Pre-existing contracts and EU sanctions: legal challenges and practical implications
2025 International Arbitration Outlook Uría Menéndez, n.º 15
The European Union – particularly the Council of the European Union – has come to rely increasingly on international sanctions (known in EU law as 'restrictive measures') as a key strategic Common Foreign and Security Policy ('CFSP') instrument. Although their effectiveness has repeatedly been called into question, the EU has adopted a wide range of these measures over the past decade, aimed at weakening Russia's military capability in response to its invasion of Ukraine.
To approve restrictive measures, the Council must adopt both a unanimous decision within the framework of the CFSP, pursuant to Article 29 of the Treaty on the European Union, and a legal act in the form of a regulation adopted by qualified majority under Article 215 of the Treaty on the Functioning of the European Union (i.e. within the framework of the EU's common commercial policy). The measures are implemented jointly by the EU and its Member States.
The EU's regime of restrictive measures in response to the war in Ukraine is structured around two main legislative acts that share the ultimate goal of pressuring Russia to cease military action, but have different immediate objectives. The first, Council Regulation 833/2014,[1] targets specific economic sectors deemed essential to the Russian economy. The aim is to weaken the Russian economy in the medium term as the intensity of these measures increases. The second, Council Regulation 269/2014,[2] is designed to restrict access to financial resources for legal and natural persons who are considered key actors in the conflict. The aim is to impede these specific individuals as much as possible so that they push for a change in the target's policy direction.
Pre-existing contracts present a particular challenge in the context of restrictive measures, as they give rise to tension between the principle of legal certainty and the interest in ensuring adopted measures are effective. On the one hand, parties to contracts signed before sanctions became effective may legitimately expect their agreements to be honoured. On the other hand, allowing such contracts to be executed unrestrictedly could undermine the objectives and effectiveness of the restrictive measures imposed.

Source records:
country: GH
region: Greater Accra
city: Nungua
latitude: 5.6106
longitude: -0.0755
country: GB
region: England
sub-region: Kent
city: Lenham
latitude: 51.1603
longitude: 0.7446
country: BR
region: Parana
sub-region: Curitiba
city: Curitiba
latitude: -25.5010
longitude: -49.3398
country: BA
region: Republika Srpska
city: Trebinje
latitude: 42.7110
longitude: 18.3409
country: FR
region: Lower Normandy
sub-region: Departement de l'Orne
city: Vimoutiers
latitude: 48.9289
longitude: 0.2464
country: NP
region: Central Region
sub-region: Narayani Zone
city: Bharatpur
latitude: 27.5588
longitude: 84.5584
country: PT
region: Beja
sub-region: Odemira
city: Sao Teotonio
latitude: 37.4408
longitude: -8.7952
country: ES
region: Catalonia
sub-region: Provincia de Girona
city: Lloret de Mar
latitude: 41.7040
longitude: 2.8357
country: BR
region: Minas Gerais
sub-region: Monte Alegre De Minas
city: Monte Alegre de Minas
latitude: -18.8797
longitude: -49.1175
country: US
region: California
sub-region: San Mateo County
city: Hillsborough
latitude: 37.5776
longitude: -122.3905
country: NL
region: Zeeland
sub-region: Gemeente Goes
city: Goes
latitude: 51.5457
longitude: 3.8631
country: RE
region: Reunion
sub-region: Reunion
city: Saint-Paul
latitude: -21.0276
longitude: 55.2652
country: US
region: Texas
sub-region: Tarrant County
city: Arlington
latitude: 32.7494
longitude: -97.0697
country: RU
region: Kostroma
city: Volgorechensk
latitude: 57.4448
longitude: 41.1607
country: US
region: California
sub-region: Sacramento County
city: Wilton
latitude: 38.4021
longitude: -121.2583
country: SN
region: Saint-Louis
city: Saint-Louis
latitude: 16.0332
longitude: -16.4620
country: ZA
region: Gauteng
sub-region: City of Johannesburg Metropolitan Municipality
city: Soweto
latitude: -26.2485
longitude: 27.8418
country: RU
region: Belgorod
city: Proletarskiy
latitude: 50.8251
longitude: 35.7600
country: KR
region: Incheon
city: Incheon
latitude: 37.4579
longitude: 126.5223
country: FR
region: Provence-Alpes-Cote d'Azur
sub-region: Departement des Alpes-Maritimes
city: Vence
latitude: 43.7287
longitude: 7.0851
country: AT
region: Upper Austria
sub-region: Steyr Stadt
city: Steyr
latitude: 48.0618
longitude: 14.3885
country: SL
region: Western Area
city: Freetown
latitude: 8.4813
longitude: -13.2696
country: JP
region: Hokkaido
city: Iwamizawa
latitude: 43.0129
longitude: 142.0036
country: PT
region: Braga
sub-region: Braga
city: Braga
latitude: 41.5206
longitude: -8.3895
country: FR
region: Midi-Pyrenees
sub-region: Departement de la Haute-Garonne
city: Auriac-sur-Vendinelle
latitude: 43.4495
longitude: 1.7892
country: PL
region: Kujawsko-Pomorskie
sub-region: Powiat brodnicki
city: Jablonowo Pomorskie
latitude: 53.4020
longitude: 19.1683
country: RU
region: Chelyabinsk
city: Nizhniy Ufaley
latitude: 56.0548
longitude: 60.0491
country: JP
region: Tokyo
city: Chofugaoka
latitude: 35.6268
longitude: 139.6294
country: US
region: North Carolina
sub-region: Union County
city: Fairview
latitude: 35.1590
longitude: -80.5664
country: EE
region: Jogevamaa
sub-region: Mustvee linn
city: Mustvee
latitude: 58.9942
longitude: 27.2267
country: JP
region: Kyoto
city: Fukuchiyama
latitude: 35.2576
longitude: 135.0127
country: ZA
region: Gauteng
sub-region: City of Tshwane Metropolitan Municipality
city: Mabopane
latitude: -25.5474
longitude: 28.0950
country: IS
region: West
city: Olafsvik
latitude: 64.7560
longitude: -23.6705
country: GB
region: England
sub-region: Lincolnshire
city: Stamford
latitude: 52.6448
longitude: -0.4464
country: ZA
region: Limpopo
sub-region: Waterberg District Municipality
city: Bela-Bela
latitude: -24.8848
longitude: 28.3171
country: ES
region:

■ **Exercise 1**
Answer these questions about the EU sanctions passage:
(a) Under which article of the Treaty on the European Union does the Council adopt its unanimous decision?
(b) Which regulation targets economic sectors deemed essential to the Russian economy?
(c) Between which two things do pre-existing contracts create tension?
■ **Exercise 2**
Rewrite the EU sanctions passage from "The EU's regime" through "target's policy direction.", putting "long term" in place of "medium term".
■ **Exercise 3**
Please list every treaty and regulation that the EU sanctions passage names by title or number.

■ **Exercise solution 1**
(a) Article 29
(b) Council Regulation 833/2014
(c) The principle of legal certainty and the interest in ensuring adopted measures are effective

■ **Exercise solution 2**
The EU's regime of restrictive measures in response to the war in Ukraine is structured around two main legislative acts that share the ultimate goal of pressuring Russia to cease military action, but have different immediate objectives. The first, Council Regulation 833/2014,[1] targets specific economic sectors deemed essential to the Russian economy. The aim is to weaken the Russian economy in the long term as the intensity of these measures increases. The second, Council Regulation 269/2014,[2] is designed to restrict access to financial resources for legal and natural persons who are considered key actors in the conflict. The aim is to impede these specific individuals as much as possible so that they push for a change in the target's policy direction.

■ **Exercise solution 3**
Treaty on the European Union
Treaty on the Functioning of the European Union
Council Regulation 833/2014
Council Regulation 269/2014